Canadian Prime Minister Stephen Harper is now openly courting Chinese investments, having backtracked from his initial hardline position against the communist government when he came to power in 2005. Faced with a sluggish US economy and its increasingly aggressive environmental opposition to Canada’s ‘dirty’ oilsands, Mr Harper announced that he would make a surprise trip to Beijing this February to try to expand trade ties, with oil exports foremost on his mind. To his government’s chagrin, the US government appears to have backtracked on a promise to support the construction of the Keystone XL pipeline to deliver oilsands to refineries in the US Gulf Coast.

Chinese oil companies are far less inhibited and have told the Canada that they are willing to invest in infrastructure including the proposed Cdn$ 5.5 billion Northern Gateway Pipeline that will deliver Alberta’s oil to the British Columbia coast to be shipped out to Asia. Mr Harper realises Canada is badly trailing another resource-rich country, Australia, which took in a record US$ 9.9 billion worth of Chinese M&A investments last year, up from US$ 3.7 billion in 2010. According to Dealogic, oil, gas and coal acquisitions accounted for the bulk of these investments.

Setting the tone for the Harper government’s friendlier stance towards Beijing, Chinese state-owned firms said they have smoothly and separately wrapped up the acquisitions of three Calgary, Alberta-based oilsands companies in late 2011.

China National Offshore Oil Corp. (CNOOC) Ltd acquired bankrupt OPTI Canada Inc. for US$ 2.1 billion while Sinopec Corp. said subsidiary SIPC completed the takeover of Daylight Energy Ltd for Cdn$ 2.2 billion. OPTI owned 35% of the financially troubled Long Lake project with Nexen Inc., another Calgary-based company, as its majority partner. The partners decided to sell OPTI to cash-rich CNOOC Ltd to stem further losses from its long delay in starting up bitumen production at the Long Lakes mine in the Alberta province.

Sinopec’s takeover of Daylight Energy met little resistance in clearing court and regulatory approvals, and the subsequent approval of both sets of shareholders. Daylight Energy produces around 38 000 boe/d and owns assets in Alberta’s Pembina acreage.

Perhaps most significantly, China now fully owns a Canadian oilsands project for the first time after Athabasca Oil Sands Corp. (AOSC) sold off its remaining 40% stake in a northern Alberta mine to a PetroChina subsidiary for Cdn$ 680 million in cash. AOSC said it would reduce its 2012 capital budget by Cdn$ 190 million by exercising its option to divest its interest in the MacKay River oilsands project to Cretaceous Oilsands Holdings Limited, a wholly-owned subsidiary of PetroChina International Investment Limited. The company added that the sale would enhance its long-term prospects by freeing up its capital and resources for other projects. The deal, which has been given the green light by the Alberta provincial government, does not need the approval of the Canadian government under the Investment Canada Act.

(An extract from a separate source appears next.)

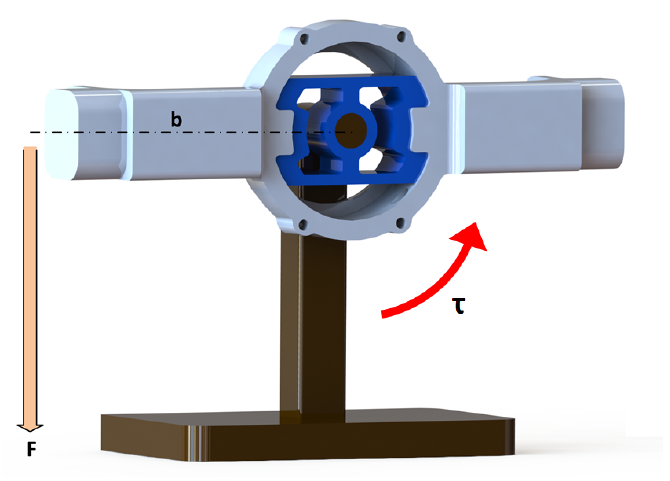
Figure 18. Experimental set up layout, the clockwise/counter clockwise torque τ is generated about sensor by inserting force F at a perpendicular distance b at the right or left end of the beam.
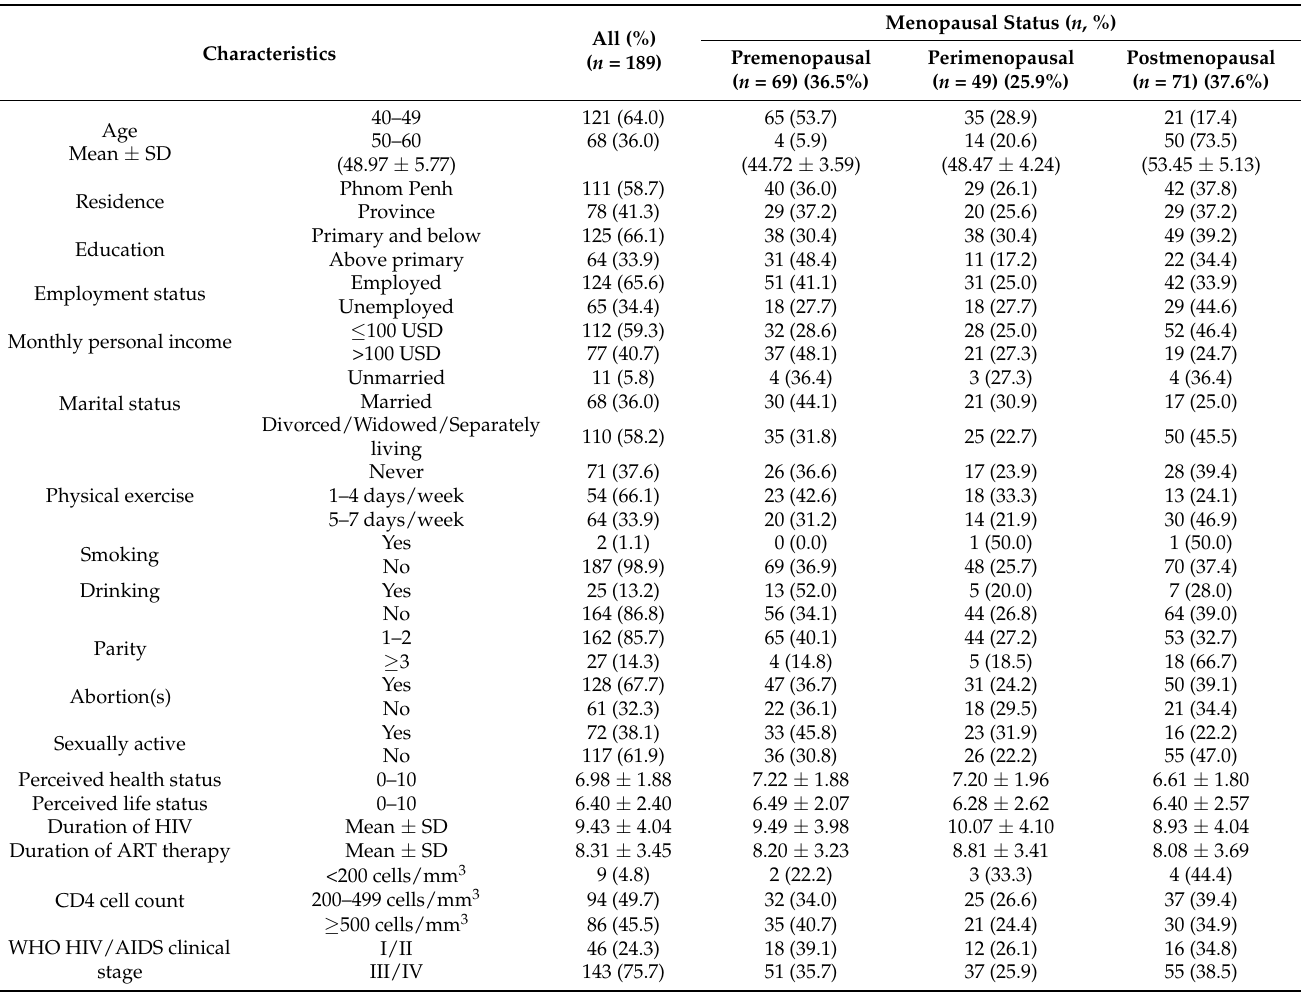
Table 1. Demographic characteristics by menopausal status ( n =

PetroChina International Investment Co., which acquired a 60% in AOSC’s Mackay River and Dover projects for Cdn$ 1.9 billion in February 2011, shows it is ready to own and operate an oilsands mine all on its own. The two companies will remain partners in the Dover project, with PetroChina expected to also buy out AOSC’s stake at a later stage.

Cretaceous Oilsands expects to begin construction of the Mackay River project in February with production starting at 35 000 bpd in 2014, and eventually peaking at 150 000 bpd. With one of the largest bitumen leases in the Athabasca region in the northern Alberta province, Toronto-listed AOSC said it has the potential to produce between 500 000 and 800 000 bpd of crude oil.

China acquired its first taste of Canada’s oilsands in 2005 when CNOOC Ltd bought a small stake in MEG Energy Ltd. Another state-owned giant, Sinopec Corp., has paid Cdn$ 4.6 billion for a 9% stake in Syncrude, Canada’s largest oilsands project.